Thinking of Bajirao Mastani:
So, is Sanjay Leela Bhansali a consummate craftsman obsessed with love themes, or Is he a resolute romantic who loves to make grand films?
I think it’s the former. Would have preferred had it been the latter.

Sanjay Leela Bhansali (SLB)’s latest is an epic, a labour of love, 12 years since it was first conceptualised. Its grand, its lavish and is everything that you have already read about the film.
Baijirao Mastani is for the aesthete by an aesthete. Every frame, painstakingly put together, is visually stunning, a carefully composed “painting”. Few films can boast of such rich and textured mise en scene.
All was good except that one didn’t feel the angst of the characters. One didn’t cry. One didn’t brood hours after it was over. A great director and a timeless work of art must have this evocative quality.

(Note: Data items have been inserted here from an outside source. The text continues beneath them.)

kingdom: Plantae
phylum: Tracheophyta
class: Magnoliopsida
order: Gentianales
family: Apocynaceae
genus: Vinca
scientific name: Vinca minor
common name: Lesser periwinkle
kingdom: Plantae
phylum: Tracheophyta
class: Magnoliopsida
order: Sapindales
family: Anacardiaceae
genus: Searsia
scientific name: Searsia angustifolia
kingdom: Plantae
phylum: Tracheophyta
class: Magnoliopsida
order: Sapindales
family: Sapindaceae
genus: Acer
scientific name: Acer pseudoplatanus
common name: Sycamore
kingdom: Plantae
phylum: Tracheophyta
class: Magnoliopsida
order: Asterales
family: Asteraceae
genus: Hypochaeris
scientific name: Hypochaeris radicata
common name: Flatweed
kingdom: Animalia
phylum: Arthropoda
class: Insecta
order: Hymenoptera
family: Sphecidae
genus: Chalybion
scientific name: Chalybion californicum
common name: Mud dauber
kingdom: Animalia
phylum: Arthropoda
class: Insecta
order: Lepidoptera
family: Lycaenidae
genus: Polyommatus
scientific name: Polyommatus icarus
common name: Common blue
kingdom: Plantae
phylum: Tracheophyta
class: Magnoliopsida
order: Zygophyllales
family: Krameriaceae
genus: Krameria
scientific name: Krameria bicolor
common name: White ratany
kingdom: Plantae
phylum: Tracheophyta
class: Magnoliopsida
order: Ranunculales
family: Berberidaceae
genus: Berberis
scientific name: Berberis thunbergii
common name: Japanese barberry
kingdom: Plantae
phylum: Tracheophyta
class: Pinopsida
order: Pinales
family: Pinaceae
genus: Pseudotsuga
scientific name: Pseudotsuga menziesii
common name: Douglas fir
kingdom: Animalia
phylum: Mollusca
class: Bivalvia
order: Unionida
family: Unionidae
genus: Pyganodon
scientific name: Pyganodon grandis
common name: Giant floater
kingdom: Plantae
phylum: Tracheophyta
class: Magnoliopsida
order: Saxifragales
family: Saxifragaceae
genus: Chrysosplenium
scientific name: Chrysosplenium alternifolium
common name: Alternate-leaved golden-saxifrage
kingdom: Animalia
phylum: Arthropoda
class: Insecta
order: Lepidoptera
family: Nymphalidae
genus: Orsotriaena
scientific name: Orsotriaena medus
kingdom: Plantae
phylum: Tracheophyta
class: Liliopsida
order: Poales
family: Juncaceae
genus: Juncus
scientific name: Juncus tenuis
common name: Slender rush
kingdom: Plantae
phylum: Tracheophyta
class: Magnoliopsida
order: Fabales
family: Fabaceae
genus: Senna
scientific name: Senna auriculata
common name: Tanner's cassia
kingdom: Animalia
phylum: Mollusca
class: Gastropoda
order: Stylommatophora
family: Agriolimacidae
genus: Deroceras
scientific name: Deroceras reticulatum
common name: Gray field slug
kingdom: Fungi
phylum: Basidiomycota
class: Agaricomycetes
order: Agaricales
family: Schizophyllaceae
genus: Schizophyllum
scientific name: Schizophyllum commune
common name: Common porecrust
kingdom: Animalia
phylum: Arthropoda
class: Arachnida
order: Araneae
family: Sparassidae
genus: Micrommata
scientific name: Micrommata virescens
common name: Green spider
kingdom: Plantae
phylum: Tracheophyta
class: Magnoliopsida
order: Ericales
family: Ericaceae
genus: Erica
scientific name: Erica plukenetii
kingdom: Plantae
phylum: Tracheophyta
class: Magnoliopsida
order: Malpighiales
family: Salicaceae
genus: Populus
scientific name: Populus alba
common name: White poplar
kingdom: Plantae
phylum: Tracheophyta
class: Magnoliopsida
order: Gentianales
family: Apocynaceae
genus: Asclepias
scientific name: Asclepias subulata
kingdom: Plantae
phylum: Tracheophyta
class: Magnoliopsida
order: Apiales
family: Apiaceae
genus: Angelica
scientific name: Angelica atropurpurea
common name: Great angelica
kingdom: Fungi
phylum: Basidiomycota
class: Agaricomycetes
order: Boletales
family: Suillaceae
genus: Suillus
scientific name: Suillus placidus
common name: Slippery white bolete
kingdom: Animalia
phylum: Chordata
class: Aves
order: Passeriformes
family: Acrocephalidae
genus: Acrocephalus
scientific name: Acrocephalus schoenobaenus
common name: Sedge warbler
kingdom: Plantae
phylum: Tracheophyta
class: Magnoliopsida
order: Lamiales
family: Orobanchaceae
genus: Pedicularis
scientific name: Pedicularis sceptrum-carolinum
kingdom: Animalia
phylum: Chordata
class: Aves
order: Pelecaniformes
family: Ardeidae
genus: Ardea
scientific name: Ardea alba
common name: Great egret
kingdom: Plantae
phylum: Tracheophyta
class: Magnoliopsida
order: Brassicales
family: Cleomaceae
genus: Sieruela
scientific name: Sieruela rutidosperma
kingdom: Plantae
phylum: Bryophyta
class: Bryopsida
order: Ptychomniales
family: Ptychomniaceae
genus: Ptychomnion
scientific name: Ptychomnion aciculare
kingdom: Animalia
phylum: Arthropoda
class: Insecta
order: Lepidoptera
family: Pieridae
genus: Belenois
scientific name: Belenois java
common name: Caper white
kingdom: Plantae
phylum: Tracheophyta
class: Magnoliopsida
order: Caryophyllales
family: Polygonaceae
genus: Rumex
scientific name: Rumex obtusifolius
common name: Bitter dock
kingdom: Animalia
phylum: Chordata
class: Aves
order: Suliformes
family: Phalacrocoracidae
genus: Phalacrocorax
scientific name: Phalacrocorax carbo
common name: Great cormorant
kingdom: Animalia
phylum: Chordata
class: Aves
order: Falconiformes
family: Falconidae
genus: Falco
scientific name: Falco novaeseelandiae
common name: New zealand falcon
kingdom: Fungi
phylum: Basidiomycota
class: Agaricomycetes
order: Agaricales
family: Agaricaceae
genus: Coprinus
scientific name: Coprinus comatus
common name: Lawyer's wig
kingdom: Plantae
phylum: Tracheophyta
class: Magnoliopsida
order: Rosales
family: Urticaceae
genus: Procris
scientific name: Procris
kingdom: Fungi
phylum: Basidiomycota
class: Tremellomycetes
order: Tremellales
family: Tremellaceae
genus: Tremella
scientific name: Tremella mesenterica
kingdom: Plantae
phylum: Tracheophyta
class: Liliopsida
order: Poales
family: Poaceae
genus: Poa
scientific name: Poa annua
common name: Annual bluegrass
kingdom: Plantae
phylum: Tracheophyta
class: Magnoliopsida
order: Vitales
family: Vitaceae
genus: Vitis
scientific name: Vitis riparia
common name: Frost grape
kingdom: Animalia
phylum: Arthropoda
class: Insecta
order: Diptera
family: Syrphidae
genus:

Perhaps the film is best understood by understanding the man himself. In an interview SLB says:
“I make passionate love stories because I don’t have love in my life. My art completes my life. My life may be unfulfilled. But it isn’t unhappy.”

And in another-
“No, I have chosen the life I lead….I am basically a nomadic loner. And I am not capable of moving ahead with the baggage of a relationship. I’ve seen relationships traumatize people. As a child, I’d helplessly watch relationships crumble around me. Every individual is a sum-total of his past experiences. Maybe that’s why I am wary of relationships.”

I sometimes wonder what his films would be like if he had had these defining relationships. Or if he were currently in one. Would his films have been even richer?
Perhaps. Maybe.

Lets hope he is in one then, for the sake of seeing some masterpieces, for he is a Master.